In his role as a “foe of psychiatry,” Whitaker has published three well-received books by both the general public and individuals within the mental health profession that are critical of the current state of psychiatry and mental healthcare. His most recent book, Psychiatry Under the Influence, was just released on April 23, 2015.

So we have these successive actions: Lurhmann’s article published in the NYT on January 17th. Three days later Lieberman recorded his Medscape response, which was published online on February 18, 2015. The release date for Lieberman’s book, Shrinks, was on March 10, 2015. Whitaker’s review of Shrinks appeared on his website, Mad in America on March 19th. The release date for Whitaker’s book, Psychiatry Under the Influence, was on April 23rd. Lieberman’s CBC interview was on April 26, 2015. Whitaker’s invitation to Lieberman was on April 26th as well.

I don’t think he’ll take Whitaker up on his challenge. He can’t. The science doesn’t support his position. Go to madinamerica.com and read through the abstracts mentioned above by Whitaker to confirm this. But why would one of the top psychiatrists of our time write and say such obvious drivel?
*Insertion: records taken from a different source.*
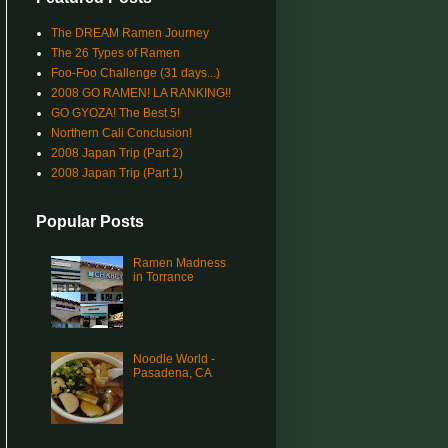
The DREAM Ramen Journey
The 26 Types of Ramen
Foo-Foo Challenge (31 days...)
2008 GO RAMEN! LA RANKING!!
GO GYOZA! The Best 5!
Northern Cali Conclusion!
2008 Japan Trip (Part 2)
2008 Japan Trip (Part 1)
Popular Posts
Ramen Madness
in Torrance
Noodle World -
Pasadena, CA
It’s all PR. In his review of Shrinks, Whitaker noted how Shrinks doesn’t tell a previously unknown tale. Rather, it “relates a story that the American Psychiatric Association has been telling the American public ever since it published DSM III in 1980.” Whitaker and Cosgrove noted in Psychiatry Under the Influence that by adopting a disease model and insisting psychiatric disorders were discrete illnesses in the 1970s, the APA simultaneously responded to its antipsychiatry critics and addressed its image problem by presenting itself to the public as a medical specialty. “Metaphorically speaking, psychiatry had donned a white coat.” Whitaker pointed out in his review how Lieberman wore a doctor’s white coat for a promotional video he did on YouTube, where he discusses his book. I noticed that he did the same thing for his Medscape video critique of Lurhmann and the NYT.

Whitaker said Shrinks provided a revealing self-portrait of psychiatry as an institution. Lieberman repeats the same story the APA has been telling the public since the publication of the DSM-III. “And it is this narrative, quite unmoored from science and history, that drives our societal understanding of mental disorders and how best to treat them.” He observed that Lieberman diagnosed the Freudians as extravagant, grandiose and having irrational faith in its world-changing powers. The same symptoms seemed to be present in Shrinks.